England’s former patron saint, who ruled the Anglo-Saxon realm of East Anglia between 855 and 869, is thought to have been captured and killed by Danish or Viking raiders in 869. According to the East Anglian Daily Times, his remains were kept in a shrine in Bury. But the Benedictine Abbey there was dissolved during King Henry VIII’s reign, and Edmund’s remains were lost.

The focus of the study will take place under the Abbey Gardens tennis courts, which are rumored to cover the grave of St. Edmund. The Abbey of St.
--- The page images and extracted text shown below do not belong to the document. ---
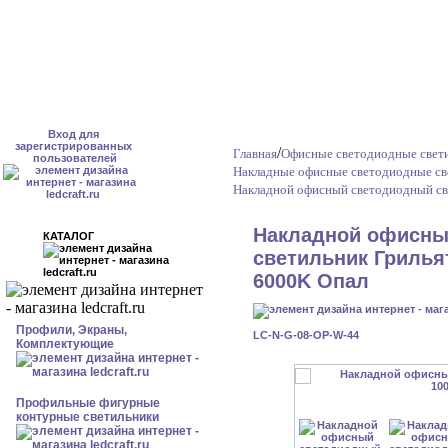
Вход для
зарегистрированных
/
Главная
Офисные светодиодные свет
пользователей
Накладные офисные светодиодные св
Накладной офисный светодиодный св
Накладной офисны
КАТАЛОГ
светильник Грильят
6000K Опал
Профили, Экраны,
LC-N-G-08-OP-W-44
Комплектующие
Профильные фигурные
контурные светильники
Edmund Heritage Partnership is expected to apply for grants to pay for the work, which will include archaeological supervision of the tennis court renovations, as well as geophysical scans of the ground under them in order to view potential archaeological finds without disturbing the site.

Ipswich Star reports that the effort is expected to take about 5 weeks, which is as long as the beautification efforts are due to last. The English news outlet spoke with the Reverend Canon Matthew Vernon, chairman of the Heritage Partnership, who explained:

“While our scan would include the site of the old tennis courts, its purpose is to further the research and discover more about what structures, artefacts and other links to the Abbey’s medieval past may lie beneath a much larger part of the former Abbey.”

The Abbey Gardens are just a third of the land that was once owned by the Abbey of St. Edmund. If the study of the land does not yield the location of St. Edmund’s tomb, it is possible that it could be located somewhere else on the property, which once stretched over a good portion of what is now the town.

Joanna Rayner, West Suffolk Council cabinet member for leisure and culture, noted that any discovery at the site — be it the tomb, some other ancient structure, or even a small artifact — would be an honor to find during the celebration of the Abbey’s 1,000th anniversary. She said:

“While we have much history and heritage to be proud of already, there is so much more that we hope to discover in 2020 and it looks like it could be a very exciting year ahead.”